Regardless, it appears that Waze's assumed driving speed does not match reality well at all.

Read that sentence again. Then, ask yourself: did Waze give you the shortest route to your destination at the start of the trip? Could it do so without accurate projections of your driving speed on that route?

I'm an occasional Google Maps user here in UK.

It certainly does use actual data to enhance forecasts. Travelling from North UK to South London there are various routes to consider from using the M25 orbital to avoid London completely to going straight through London (only sensible at 3 in the morning). And a network of alternative N-S routes parallel to the most direct M1 route. Google regularly updates, suggests different routes and adjusts to real time situations. If it predicts a jam ahead there will be one.

What it doesn't do yet is predicting worsening or improving conditions. It updates current situations but then every thing is static "as is now". So an accident 15 mins ahead where there is a 5 min tailback is predicted as a 5 min delay based on how long cars took just now. Of course by the time I get there the tailback will be 3 times as long. In other cases a cleared blockage means that the predicted delay keeps falling and is zero when I reach the point.

So there is still one level of prediction that falls to the driver.

Posted by: Mickey Droy | 02/29/2024 at 09:07 AM

MD: Thanks for providing your experience. I should have included in the post for people who don't know that Waze was acquired by Google Maps some years ago.

I didn't intend to trivialize the difficulty of the real-time problem. I did intend to make readers think about how one should frame the real-time problem.

To take your example, I doubt that any navigator can predict an accident with any adequate level of accuracy but it may have access to real-time data feeds that inform it of an accident.

if the navigator has access to real-time data feeds, it should be able to track the slowing traffic around the accident. The more an algo hones to the real-time data, the less "prediction" it is doing, but also the software can be simpler and faster.

Posted by: Kaiser | 02/29/2024 at 03:29 PM

The algorithm is doing more than directing you, it is also offering advice to many other drivers on the road. If a large enough share of drivers are using the same platform, it not only has to deal with the effects of congestion, it can CAUSE congestion by rerouting too many cars so they will be on the same segment at the same time. Since there are inherent delays in the system, unless the algorithm randomly balances choices about alternative segments, oscillatory solutions are obviously possible if not likely. Given the hyperbolic increase in queueing delays as most systems near saturation, failure to address this problem would be obvious with only a couple of services providing routing - obviously there is load-balancing in the algorithms.

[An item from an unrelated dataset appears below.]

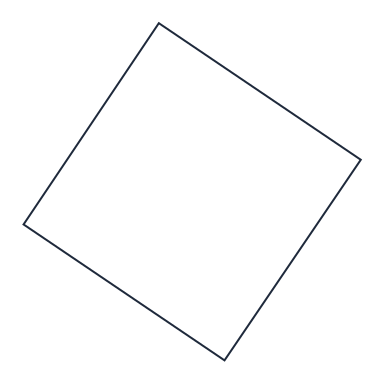 outline of Clay, Iowa, United States of America, rotated 214°
{"feature_id": "52423323B36329758644763", "entity_name": "Clay", "entity_type": "district", "adm_level": 2, "iso_a3": "USA", "parent_name": "United States of America", "parent_adm1": "Iowa", "projection": "albers", "projection_center": [-95.104, 43.082], "detail": "fine", "context": "isolated", "style": "outline", "palette": "slate", "viewbox_px": 384, "rotation_deg": 214, "n_neighbors": 0, "source": "geoboundaries", "source_scale": "gbopen_adm2", "svg_char_len": 221}
<svg xmlns="http://www.w3.org/2000/svg" viewBox="0 0 384 384"><g transform="rotate(214 192 192)"><path d="M313.5,70.9L70.9,70.6L70.1,313.1L313.9,313.4L313.5,70.9Z" fill="none" stroke="#1e293b" stroke-width="2"/></g></svg>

I stopped using Google Maps for most trips within the highly-connected metro area I live in when I realized that in a region with a large percentage of drivers using Google Maps or equivalent, these programs are essentially leveling out urban congestion. Travel time differences are almost always within prediction error margins, and random events such as recent accidents on the route account for almost all the risk of delay. If everyone else is using Google Maps, I don't have to bother. And this ability to freeride complicates the economics of providing traffic data without the advantage of acquiring extremely valuable user data.

Posted by: CraigM | 03/03/2024 at 11:54 AM

CM: Great points. I discussed this in Numbers Rule Your World. Transportation research confirms your experience; mitigation measures just shift traffic around; at equilibrium, pretty much every route should have the same amount of traffic/congestion.

That said, the scenario described in the post is one in which the algo failed by a massive margin to predict arrival time, in an urban city, during off-peak hours, without unpredictable accidents.